Company backing Herrera laid off 300 in Camas

By Kathie Durbin
Published: October 19, 2010, 12:00am

Koch Industries, the mega-company bankrolling the group that has spent $280,000 on TV ads attacking Democratic congressional candidate Denny Heck, is the same company that bought Georgia-Pacific Corp. in 2005 and laid off 300 workers at the company’s Camas pulp and paper mill a year later.

Heck’s campaign against state Rep. Jaime Herrera, his Republican opponent, hopes to get traction with that revelation as the two candidates pull out all the stops with two weeks to go until Election Day.

Koch Industries, owned by billionaire brothers David and Charles Koch, is the second-largest private company in the United States, according to Forbes Magazine. It’s channeling its campaign spending through a so-called independent political organization called Americans for Prosperity.

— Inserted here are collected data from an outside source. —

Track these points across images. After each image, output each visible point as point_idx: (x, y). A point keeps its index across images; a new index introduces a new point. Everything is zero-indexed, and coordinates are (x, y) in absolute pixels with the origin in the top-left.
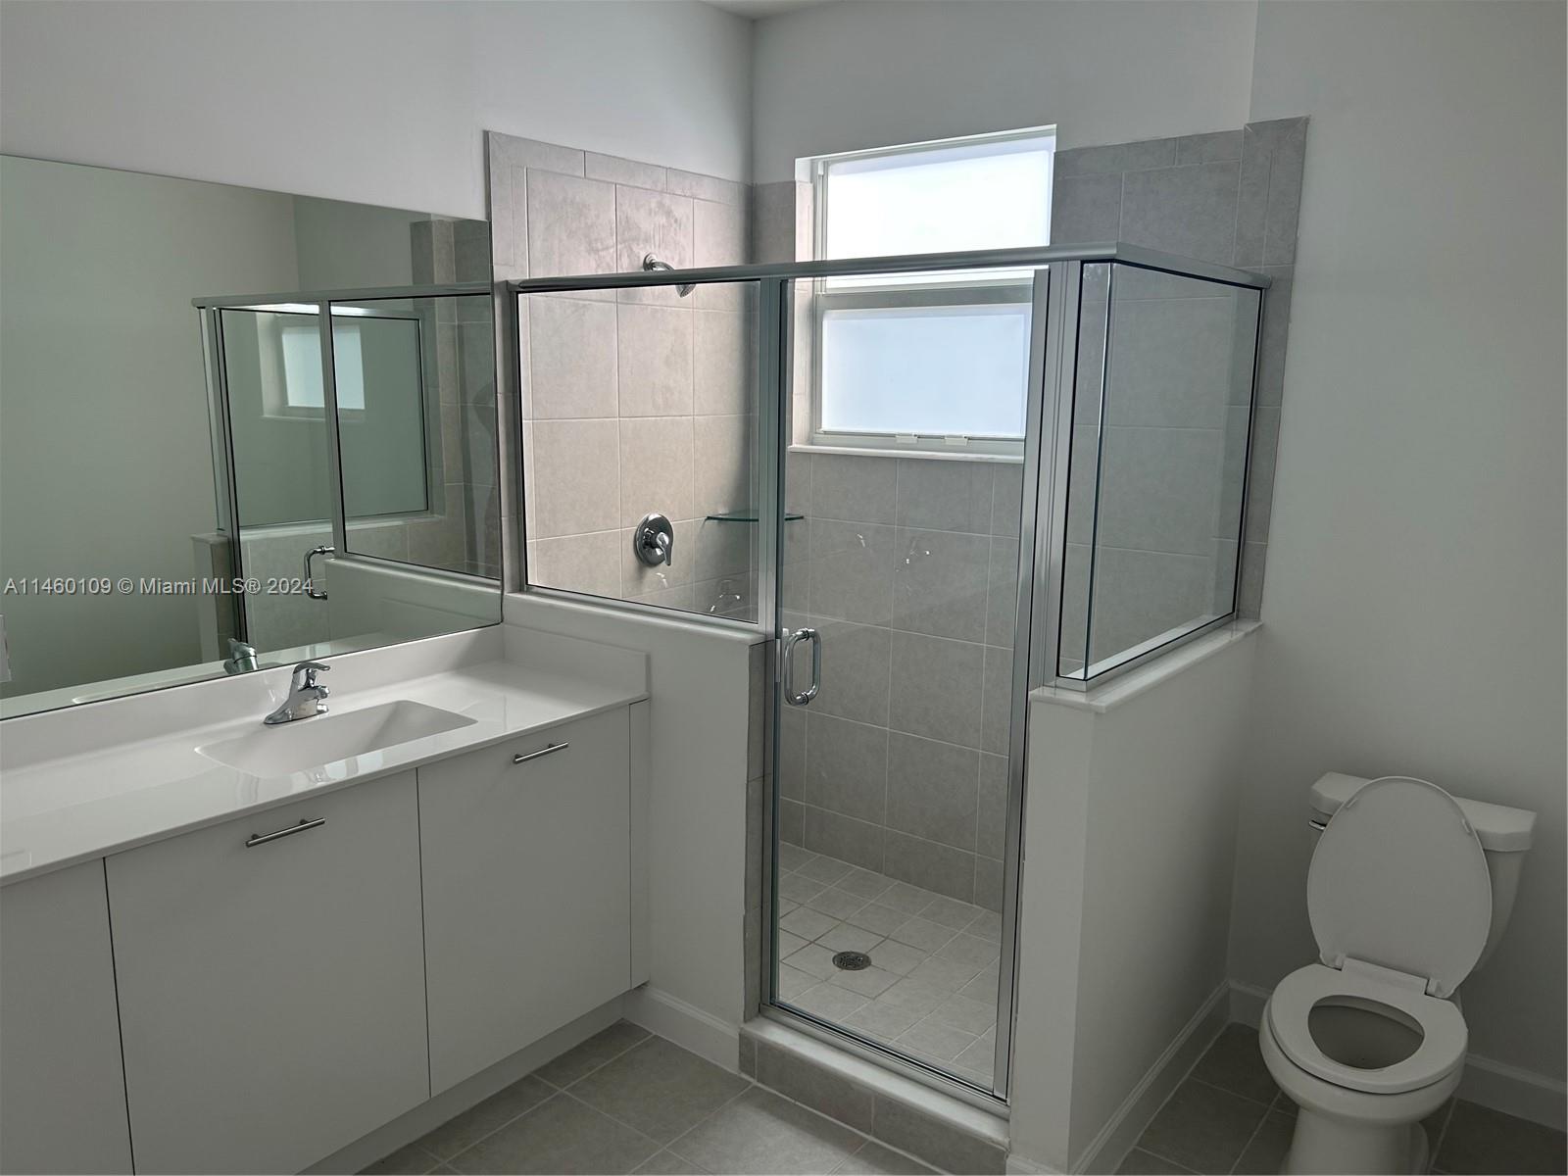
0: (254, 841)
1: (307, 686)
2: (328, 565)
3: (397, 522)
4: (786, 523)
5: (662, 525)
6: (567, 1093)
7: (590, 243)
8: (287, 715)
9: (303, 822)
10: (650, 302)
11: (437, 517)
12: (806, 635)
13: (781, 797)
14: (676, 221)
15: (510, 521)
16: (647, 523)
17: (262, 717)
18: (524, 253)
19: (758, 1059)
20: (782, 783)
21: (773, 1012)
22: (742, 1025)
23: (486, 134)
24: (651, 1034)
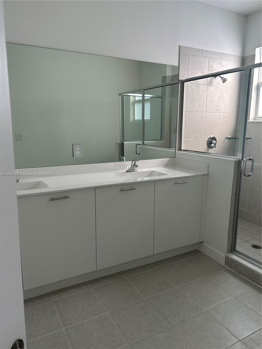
0: (122, 190)
1: (134, 165)
2: (140, 147)
3: (155, 142)
4: (246, 139)
5: (214, 139)
6: (184, 261)
7: (202, 71)
8: (130, 170)
9: (131, 188)
10: (215, 85)
11: (163, 141)
12: (250, 159)
13: (239, 208)
14: (223, 66)
15: (178, 135)
16: (210, 138)
17: (125, 171)
18: (186, 73)
19: (230, 263)
20: (240, 205)
21: (234, 252)
22: (226, 254)
23: (180, 46)
24: (203, 253)
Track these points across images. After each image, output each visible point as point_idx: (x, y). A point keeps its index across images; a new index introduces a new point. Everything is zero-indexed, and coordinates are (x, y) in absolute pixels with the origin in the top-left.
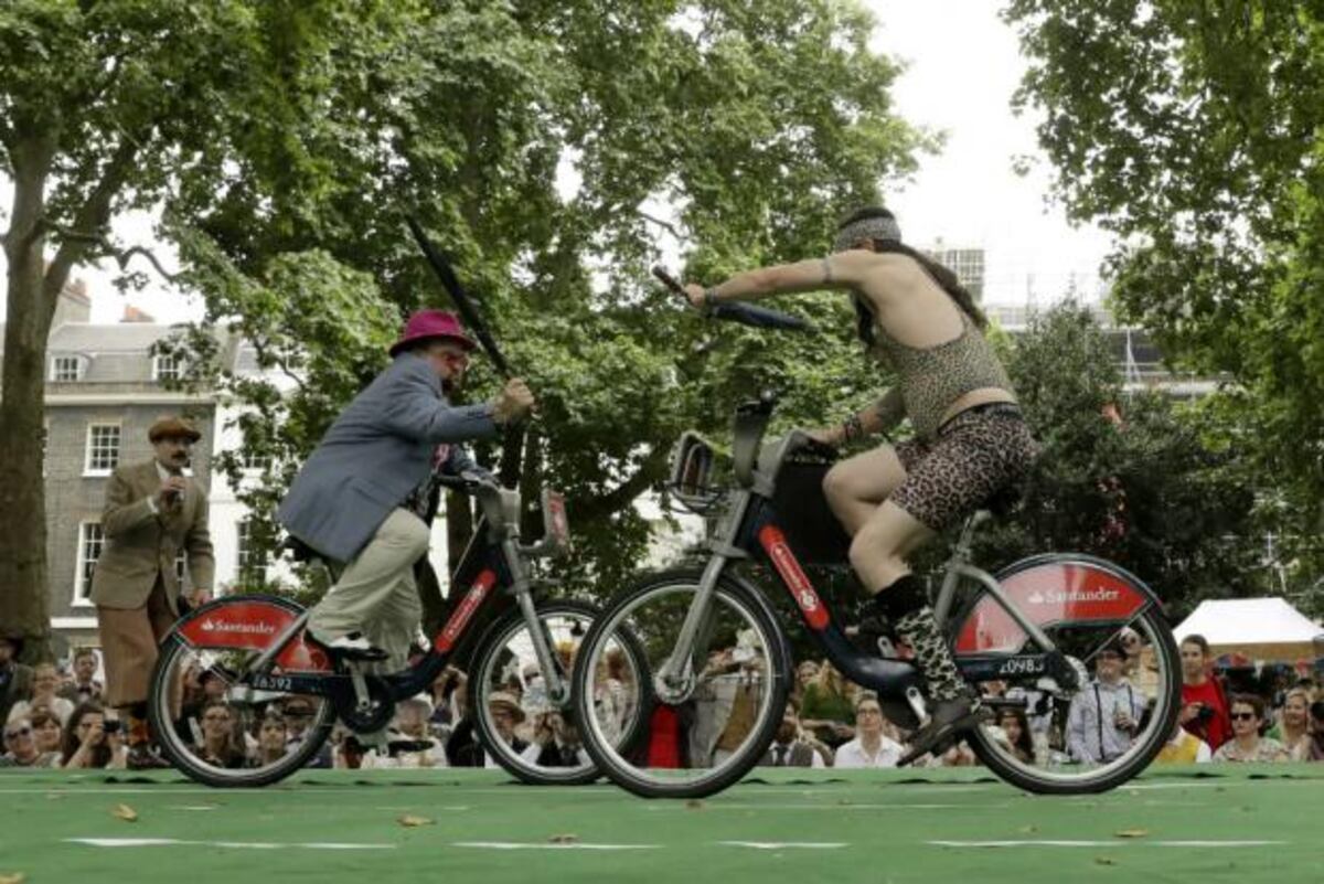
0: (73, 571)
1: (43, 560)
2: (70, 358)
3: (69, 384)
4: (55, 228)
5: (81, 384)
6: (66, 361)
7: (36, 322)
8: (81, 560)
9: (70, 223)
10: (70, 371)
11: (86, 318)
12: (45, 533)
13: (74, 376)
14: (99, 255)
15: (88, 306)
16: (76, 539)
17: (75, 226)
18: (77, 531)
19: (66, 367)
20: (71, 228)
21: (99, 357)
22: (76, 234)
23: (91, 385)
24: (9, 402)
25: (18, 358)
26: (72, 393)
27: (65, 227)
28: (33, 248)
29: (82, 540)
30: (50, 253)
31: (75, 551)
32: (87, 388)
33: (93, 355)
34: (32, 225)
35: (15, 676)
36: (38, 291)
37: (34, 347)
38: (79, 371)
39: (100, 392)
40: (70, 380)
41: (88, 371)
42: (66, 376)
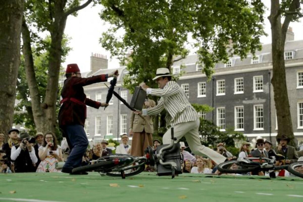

Heck-Herrera race takes spending title

“The Koch brothers … bought hundreds of thousands of dollars worth of attack ads on Herrera’s behalf prior to her taking $5,000 directly from the Kochs for her campaign,” Heck campaign manager Grant Lahmann said in a statement Monday. “These are the same Koch brothers who outsourced hundreds of Clark County jobs at a Georgia-Pacific plant in Camas in 2006.”

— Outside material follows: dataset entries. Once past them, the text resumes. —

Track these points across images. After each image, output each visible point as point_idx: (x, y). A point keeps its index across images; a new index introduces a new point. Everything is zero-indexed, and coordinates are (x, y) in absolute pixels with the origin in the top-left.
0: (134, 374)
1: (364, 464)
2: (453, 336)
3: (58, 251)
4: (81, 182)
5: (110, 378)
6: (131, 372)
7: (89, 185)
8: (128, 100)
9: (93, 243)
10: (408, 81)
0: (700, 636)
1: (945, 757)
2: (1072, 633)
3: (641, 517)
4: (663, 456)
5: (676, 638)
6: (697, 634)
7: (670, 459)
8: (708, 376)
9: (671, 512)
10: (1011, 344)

“If Jaime Herrera wants to protect jobs here in Southwest Washington, why is she taking money directly from the people responsible for stamping out hundreds of them in her own backyard?” Lahmann asked.

The Herrera campaign released a statement saying, “If anyone has contributed to my campaign because they think I’m for outsourcing jobs, then they are sorely mistaken. I’ll go to bat for the people of Southwest Washington to keep jobs from leaving our region. My job is to serve the people of Southwest Washington, not corporate interests. “

At the time the layoffs were announced, G-P officials said the cuts were not due to the sale of the Camas mill to Koch Industries but rather the result of an internal evaluation of the company’s operations that began in mid-2005. The jobs eliminated were in the company’s paper towel and tissue products lines.

“It’s a matter of having the right equipment in the right place to serve the customer base,” Robert Burns, a G-P spokesman, told The Columbian at the time.